With unemployment so high many people are at the point of taking the best job they can find not the the job they want. It has also forced many employers to make cuts in employee benefits and expenses. To save money, many employers have chosen to change wage jobs to contract labor jobs. Whether this is a legitimate change or not is not the discussion here, what I want to talk briefly about is the responsibility of the new contractors.
If you do take a contract labor job, your taxes will change. The biggest change is you will not be able to rely on your employer to withhold for you. You will have to put aside money from each paycheck yourself. Making this harder is that you will have to hold back even more than disappeared from your employee check. Let's say you are currently making $800 a week and at the end of the year break about even on your 1040. From your check, your employer will take Federal and State tax withholding of say $100 and your half of Social Security and Medicare of $49.60 and $11.60. This results in a take home of $638.80. But if you take a contract labor job with the same $800 a week payday, you will get a check for the full $800. So you put aside $161.20 a week and you think your taxes are covered. Nope. You could owe over $3000 at the end of the year. A contract laborer has to pay both sides of the the Medicare and Social Security on their 1040. Unless you add another $61.20 to the money you set aside, you haven't taken care of your "employer contribution". Remember you are now both the employer and employee. So, if you take a contract job, be aware that you may actually be taking a pay cut unless you factor in the added self-employment tax expense.

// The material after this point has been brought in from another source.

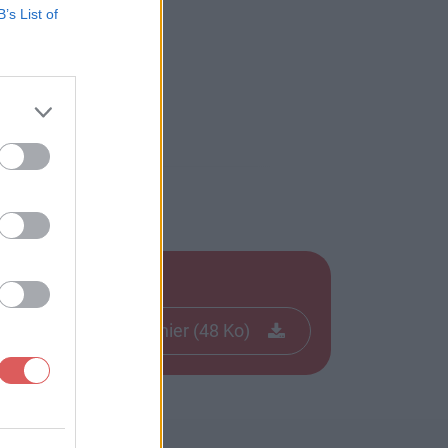
B’s List of
Télécharger le fichier (48 Ko)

Also, simply putting aside your tax money for the end of the year is not a good idea. You need to get in the habit of making estimate payments. First, it is too easy to "borrow" from the tax money and too hard to put it back. Then, at they end of the year, the money isn't there to pay your taxes. The second reason to prepay with estimates is that it could save you some money. There is an Underpayment of Estimate Taxes, Federal and most states, that can come into play if you owe too much at the end of the year. So, prepayment can save you some money. Your tax professional can help you set this up.
There are more tax issues when you make the change from employee to contract labor, and I'll cover them soon. But if you are aware of the self-employment tax issue and estimates, you have the knowledge to not get a nasty surprise at the end of the year.